During the 1970s and the 1980s, the Yanomami suffered immensely when Brazilian gold-miners invaded their land after the discovery of important mineral deposits in the territory. A highway was built and, suddenly, miners, woodcutters, workers, corporations and military arrived. They destroyed many villages, and exposed them to diseases to which they had no immunity. Twenty percent of the Yanomami died in just seven years and anthropologists predicted their extinction by the year 2000.

After a long international campaign led by Davi Kopenawa Yanomami, Survival and the CCPY (Pro Yanomami Commission), of which Andujar is a founding member, Yanomami land in Brazil was finally demarcated and officially recognized in 1991 as the ‘Yanomami Park’. Since then, many Yanomami communities have begun to live and prosper, and today they are one of the largest tribes in South America still living self-sufficiently and in relative isolation. However, the invasion of Yanomami land continues. Indians in Brazil still do not have proper ownership rights over their land – the government refuses to recognise tribal land ownership, despite having signed an international agreement that guarantees it. The Congress proposed a constitutional amendment, known as ‘PEC215’, which would cause further delays and obstacles to the recognition and protection of the tribes’ ancestral land.

Claudia Andujar has documented the daily lives of Yanomani people and their fight for survival since 1958. She shares the same goal with Survival International: help the Yanomami people defend their lives, protect their lands and determine their own futures. The success of the campaign proves that if tribal peoples are allowed to live on their own land they will be invariably healthier, with a far better quality of life than the millions of impoverished citizens marginalized by growing inequality. Also, evidence proves that tribal peoples are better at looking after their environment than any one else and that the lands they inhabit are the richest in biodiversity. They are the best conservationists and guardians of the natural world and the Yanomami Park, the largest area of protected rainforest in the world, it is a clear and captivating example.

Text by Survival International Italia

 

Survival International - Claudia Andujar

In the portrait Claudia Andujar with Davi Kopenawa, yanomami voice and shaman, in 2010.

Born in Switzerland in 1931, Claudia Andujar has been living in São Paulo since 1956, where she naturalized Brazilian. After spending her childhood in Hungary, she emigrated to the United States, where she studied at Hunter College in New York City.

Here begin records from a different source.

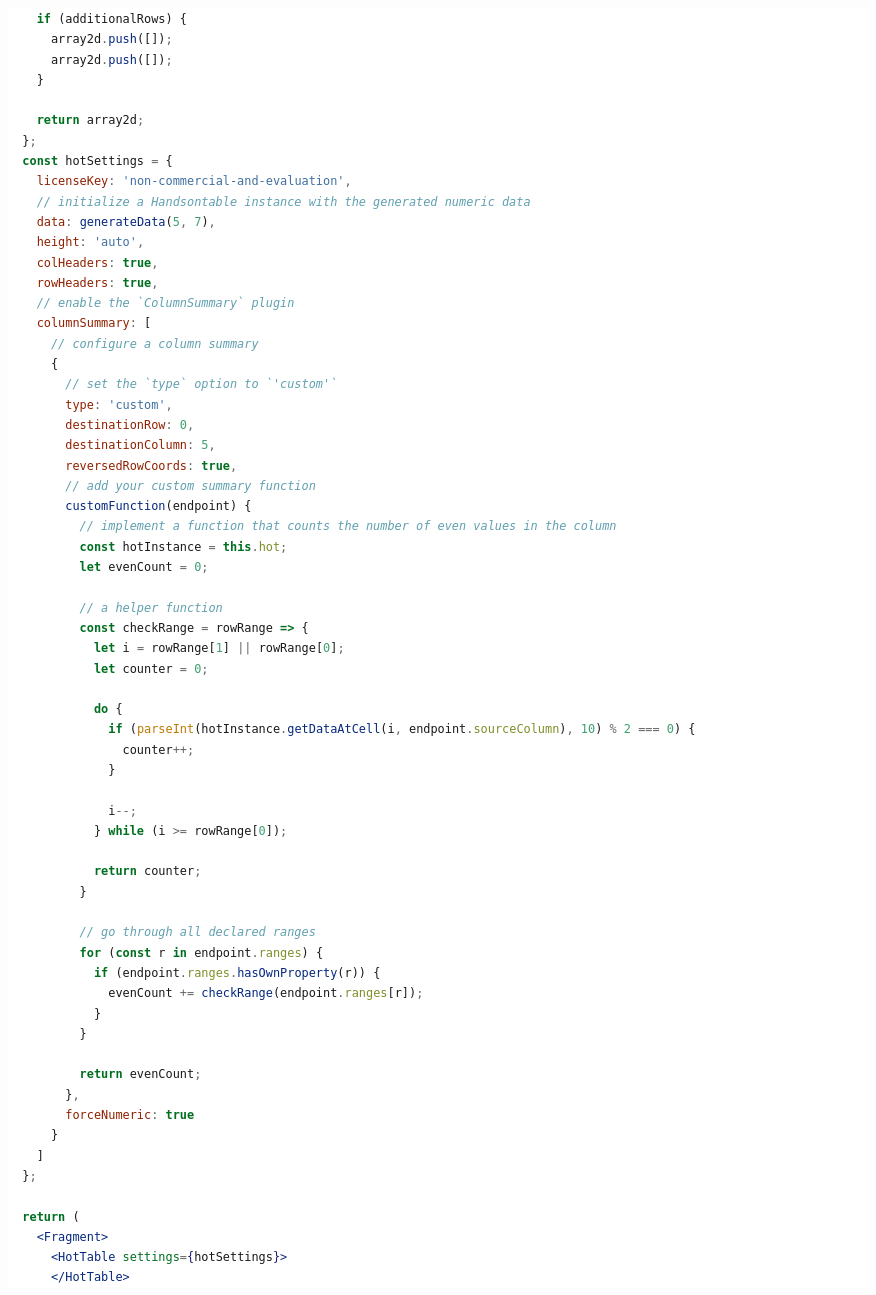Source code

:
 ```jsx
    if (additionalRows) {
      array2d.push([]);
      array2d.push([]);
    }

    return array2d;
  };
  const hotSettings = {
    licenseKey: 'non-commercial-and-evaluation',
    // initialize a Handsontable instance with the generated numeric data
    data: generateData(5, 7),
    height: 'auto',
    colHeaders: true,
    rowHeaders: true,
    // enable the `ColumnSummary` plugin
    columnSummary: [
      // configure a column summary
      {
        // set the `type` option to `'custom'`
        type: 'custom',
        destinationRow: 0,
        destinationColumn: 5,
        reversedRowCoords: true,
        // add your custom summary function
        customFunction(endpoint) {
          // implement a function that counts the number of even values in the column
          const hotInstance = this.hot;
          let evenCount = 0;

          // a helper function
          const checkRange = rowRange => {
            let i = rowRange[1] || rowRange[0];
            let counter = 0;

            do {
              if (parseInt(hotInstance.getDataAtCell(i, endpoint.sourceColumn), 10) % 2 === 0) {
                counter++;
              }

              i--;
            } while (i >= rowRange[0]);

            return counter;
          }

          // go through all declared ranges
          for (const r in endpoint.ranges) {
            if (endpoint.ranges.hasOwnProperty(r)) {
              evenCount += checkRange(endpoint.ranges[r]);
            }
          }

          return evenCount;
        },
        forceNumeric: true
      }
    ]
  };

  return (
    <Fragment>
      <HotTable settings={hotSettings}>
      </HotTable>
```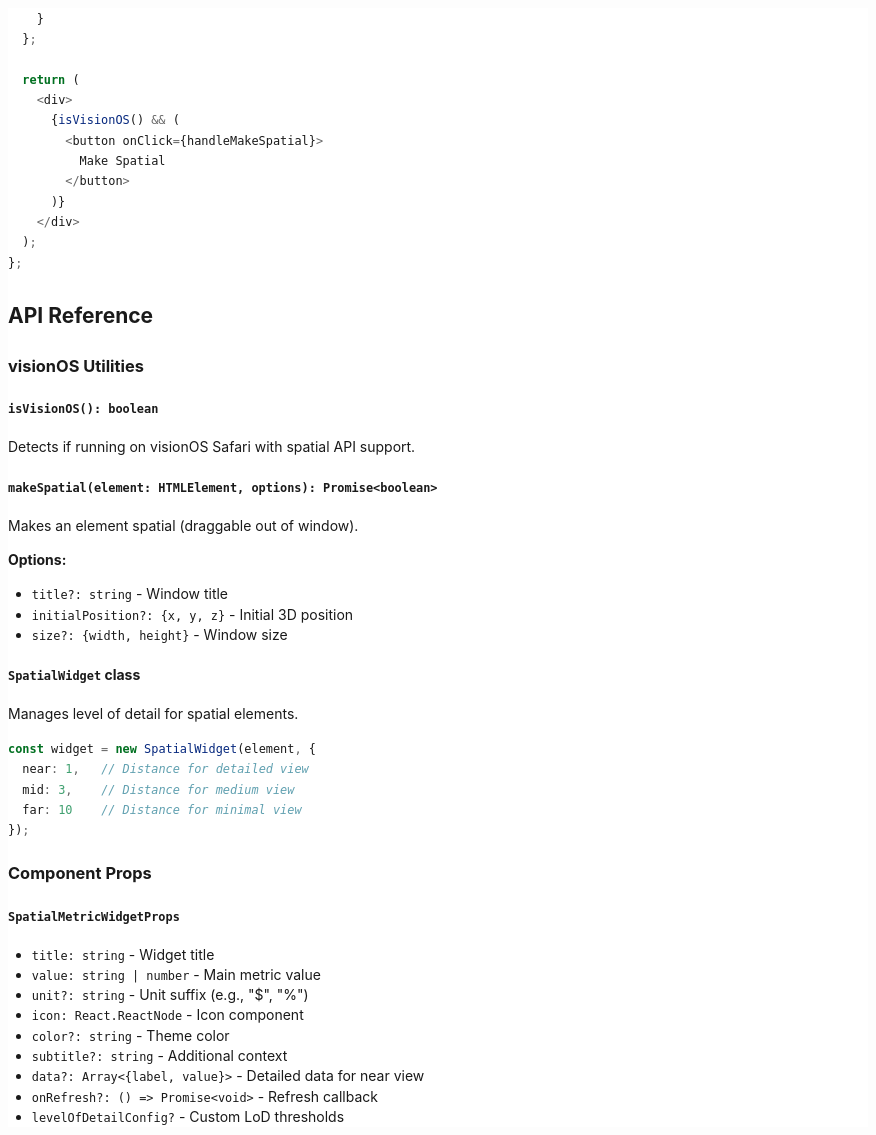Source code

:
 ```typescript
    }
  };

  return (
    <div>
      {isVisionOS() && (
        <button onClick={handleMakeSpatial}>
          Make Spatial
        </button>
      )}
    </div>
  );
};
```

## API Reference

### visionOS Utilities

#### `isVisionOS(): boolean`
Detects if running on visionOS Safari with spatial API support.

#### `makeSpatial(element: HTMLElement, options): Promise<boolean>`
Makes an element spatial (draggable out of window).

**Options:**
- `title?: string` - Window title
- `initialPosition?: {x, y, z}` - Initial 3D position
- `size?: {width, height}` - Window size

#### `SpatialWidget` class
Manages level of detail for spatial elements.

```typescript
const widget = new SpatialWidget(element, {
  near: 1,   // Distance for detailed view
  mid: 3,    // Distance for medium view  
  far: 10    // Distance for minimal view
});
```

### Component Props

#### `SpatialMetricWidgetProps`
- `title: string` - Widget title
- `value: string | number` - Main metric value
- `unit?: string` - Unit suffix (e.g., "$", "%")
- `icon: React.ReactNode` - Icon component
- `color?: string` - Theme color
- `subtitle?: string` - Additional context
- `data?: Array<{label, value}>` - Detailed data for near view
- `onRefresh?: () => Promise<void>` - Refresh callback
- `levelOfDetailConfig?` - Custom LoD thresholds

From 1958 to 1971 she covered the region of the Amazon as a free-lance photojournalist for important magazines from Brazil (Realidade, Claudia, Setenta, Good Year Brasil) and from other countries (Life, Look, IBM, Fortune, Horizon USA). In the beginning of the 1970s she met the Yanomami and decided to entirely devote herself to this people. Founder of the Brazilian NGO Comissao Pro-Yanomami (CCPY), Claudia Andujar realised the most important photographic work ever dedicated to the Yanomami: portraits, life scenes, and shamanic sessions. Both through her effort and through her work, she played a fundamental role in the recognition, by the Brazilian government, of the yanomami territory.
Claudia Andujar is today an internationally renowned photographer.

 

Survival International is the global movement for tribal peoples’ rights. We are the only organization that champions tribal peoples around the world. We help them defend their lives, protect their lands and determine their own futures.

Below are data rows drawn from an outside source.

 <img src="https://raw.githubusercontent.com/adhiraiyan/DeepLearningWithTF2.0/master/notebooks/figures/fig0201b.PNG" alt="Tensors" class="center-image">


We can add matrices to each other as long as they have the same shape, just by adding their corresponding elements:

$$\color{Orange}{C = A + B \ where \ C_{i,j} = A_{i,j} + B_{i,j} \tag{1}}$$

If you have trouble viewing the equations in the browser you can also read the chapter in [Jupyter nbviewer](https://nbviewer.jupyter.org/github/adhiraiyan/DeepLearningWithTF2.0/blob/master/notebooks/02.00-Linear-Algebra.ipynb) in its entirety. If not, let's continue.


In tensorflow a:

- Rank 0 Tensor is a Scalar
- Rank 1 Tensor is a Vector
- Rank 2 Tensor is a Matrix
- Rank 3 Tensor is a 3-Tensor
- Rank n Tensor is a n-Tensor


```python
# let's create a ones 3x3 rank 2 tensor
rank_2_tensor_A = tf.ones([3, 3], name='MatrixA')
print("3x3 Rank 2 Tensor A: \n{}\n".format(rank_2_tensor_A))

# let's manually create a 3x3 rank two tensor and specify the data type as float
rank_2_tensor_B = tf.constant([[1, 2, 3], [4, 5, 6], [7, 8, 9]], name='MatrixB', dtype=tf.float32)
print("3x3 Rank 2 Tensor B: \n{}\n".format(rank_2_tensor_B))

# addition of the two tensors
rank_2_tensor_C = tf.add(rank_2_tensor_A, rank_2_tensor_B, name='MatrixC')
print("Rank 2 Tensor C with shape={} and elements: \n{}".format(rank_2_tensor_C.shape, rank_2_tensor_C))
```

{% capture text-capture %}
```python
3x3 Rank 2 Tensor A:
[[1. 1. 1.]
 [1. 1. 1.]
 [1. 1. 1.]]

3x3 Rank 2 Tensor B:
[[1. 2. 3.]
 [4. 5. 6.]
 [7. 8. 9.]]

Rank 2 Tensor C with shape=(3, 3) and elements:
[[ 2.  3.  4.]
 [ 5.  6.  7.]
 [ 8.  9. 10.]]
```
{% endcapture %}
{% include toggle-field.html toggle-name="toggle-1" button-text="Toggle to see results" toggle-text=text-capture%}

Tribal peoples have developed ways of life that are largely self-sufficient and extraordinarily diverse. Many of the world’s staple crops and drugs used in Western medicine originate with them, and have saved millions of lives. Even so, tribal peoples are portrayed as backward and primitive simply because their communal ways are different. Industrialized societies subject them to genocidal violence, slavery and racism so they can steal their lands, resources and labour in the name of “progress” and “civilization”.

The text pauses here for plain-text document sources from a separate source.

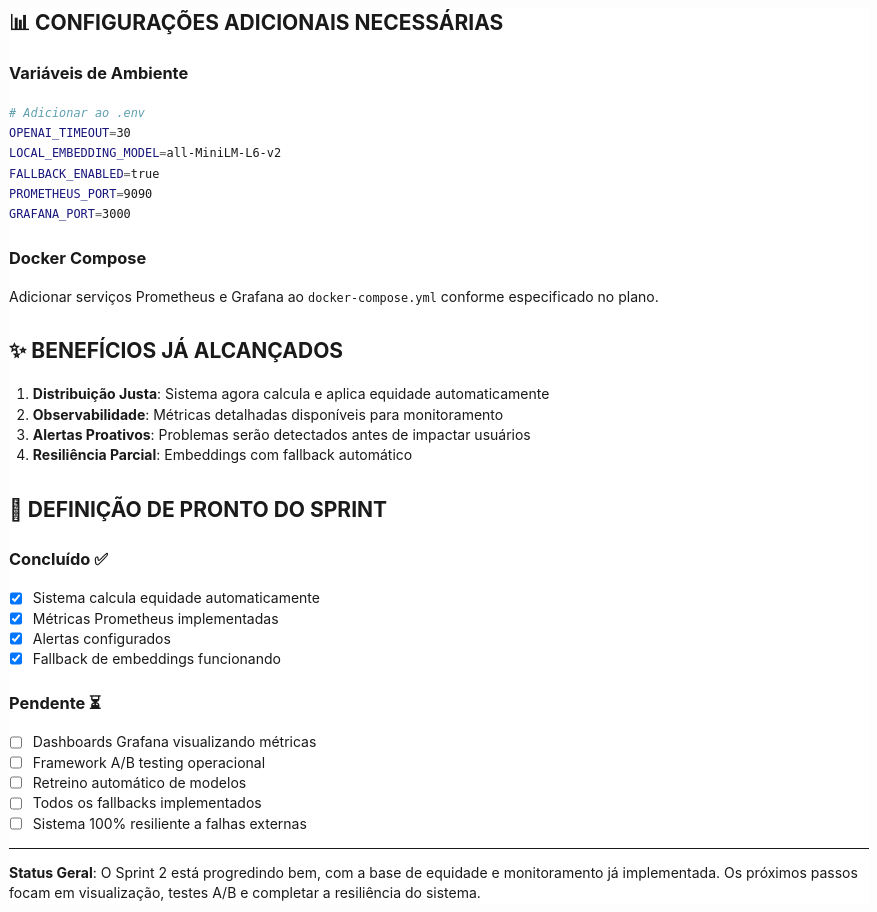 
## 📊 CONFIGURAÇÕES ADICIONAIS NECESSÁRIAS

### Variáveis de Ambiente
```bash
# Adicionar ao .env
OPENAI_TIMEOUT=30
LOCAL_EMBEDDING_MODEL=all-MiniLM-L6-v2
FALLBACK_ENABLED=true
PROMETHEUS_PORT=9090
GRAFANA_PORT=3000
```

### Docker Compose
Adicionar serviços Prometheus e Grafana ao `docker-compose.yml` conforme especificado no plano.

## ✨ BENEFÍCIOS JÁ ALCANÇADOS

1. **Distribuição Justa**: Sistema agora calcula e aplica equidade automaticamente
2. **Observabilidade**: Métricas detalhadas disponíveis para monitoramento
3. **Alertas Proativos**: Problemas serão detectados antes de impactar usuários
4. **Resiliência Parcial**: Embeddings com fallback automático

## 🎯 DEFINIÇÃO DE PRONTO DO SPRINT

### Concluído ✅
- [x] Sistema calcula equidade automaticamente
- [x] Métricas Prometheus implementadas
- [x] Alertas configurados
- [x] Fallback de embeddings funcionando

### Pendente ⏳
- [ ] Dashboards Grafana visualizando métricas
- [ ] Framework A/B testing operacional
- [ ] Retreino automático de modelos
- [ ] Todos os fallbacks implementados
- [ ] Sistema 100% resiliente a falhas externas

---

**Status Geral**: O Sprint 2 está progredindo bem, com a base de equidade e monitoramento já implementada. Os próximos passos focam em visualização, testes A/B e completar a resiliência do sistema.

Our work is preventing the annihilation of tribal peoples. We work in partnership with them. We give them a platform to speak to the world. We investigate atrocities and present evidence to the United Nations and other international forums. We support legal representation. We fund medical and self-help projects. We educate, research, campaign, lobby and protest. We won’t give up until we all have a world where tribal peoples are respected as contemporary societies and their human rights protected.